TCP matrix: one of n o a p followed by one of x y z. Examples: (nx), (ay).
Inverse TCP matrix: m followed by one of n o a followed by p. Examples: (mnp), (map).
Tool matrix: h followed by two digits each in the range 0 to 3. Examples: (h10), (h33).
Base matrix: b followed by two digits each in the range 0 to 3. Examples: (b03), (b32).
Sine or cosine abbreviation: Uppercase S or C for rotational joints, or lowercase s or c for prismatic joints, followed by one or more digits from 0 to 9, to express the sine or cosine of the specified joint in radians. This expression abbreviates references to joints in the format d# or t#; it does not abbreviate expressions using D(name) or T(name). Examples: (S9) means (sin(t9)) for rotational joint 9; (s9) means (sin(d9)) for prismatic joint 9. (C1) similarly means (cos(t1)) and (c1) means (cos(d1)). An expression like (sin(T(j2))) cannot be abbreviated.
certain integer operations:
floor ( expr ) - The largest integer not greater than expr. Example: (floor(27.9)) returns 27.
ceil ( expr ) - The smallest integer not less than expr. Example: (ceil(27.9)) returns 28.

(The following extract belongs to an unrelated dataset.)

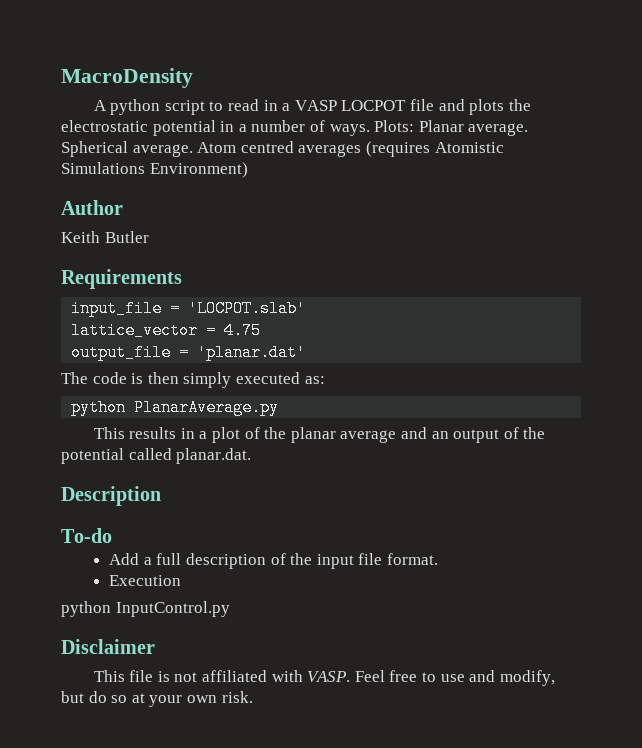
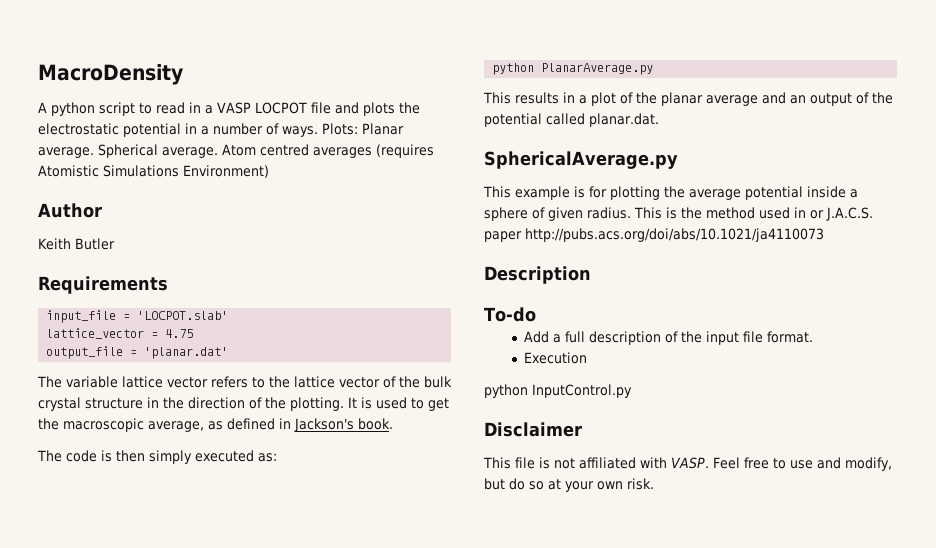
(307, 352) none -> [37,376,452,388] [38,397,449,411] [38,418,393,432] // The variable lattice vector refers to the lattice vector of the bulk crystal structure in the direction of the plotting. It is used to get the macroscopic average, as defined in Jackson's book.
(252, 456) none -> [484,151,678,169] [483,186,858,200] [484,207,873,221] [484,228,824,242] // SphericalAverage.py // This example is for plotting the average potential inside a sphere of given radius. This is the method used in or J.A.C.S. paper http://pubs.acs.org/doi/abs/10.1021/ja4110073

int ( expr ) - The integer portion of expr; the fractional portion is truncated. Example: (int(27.9)) returns 27.
certain logical operations:
! ( expr ) - Not expr, where expr is Boolean.
certain conversion operations:
deg ( expr ) - The conversion of expr to degrees.
certain mathematical operations:
( expr1% expr2 )
The remainder of expr1 divided by expr2; expr2 may be a sum of two or more expressions. Example: (9%7) returns 2.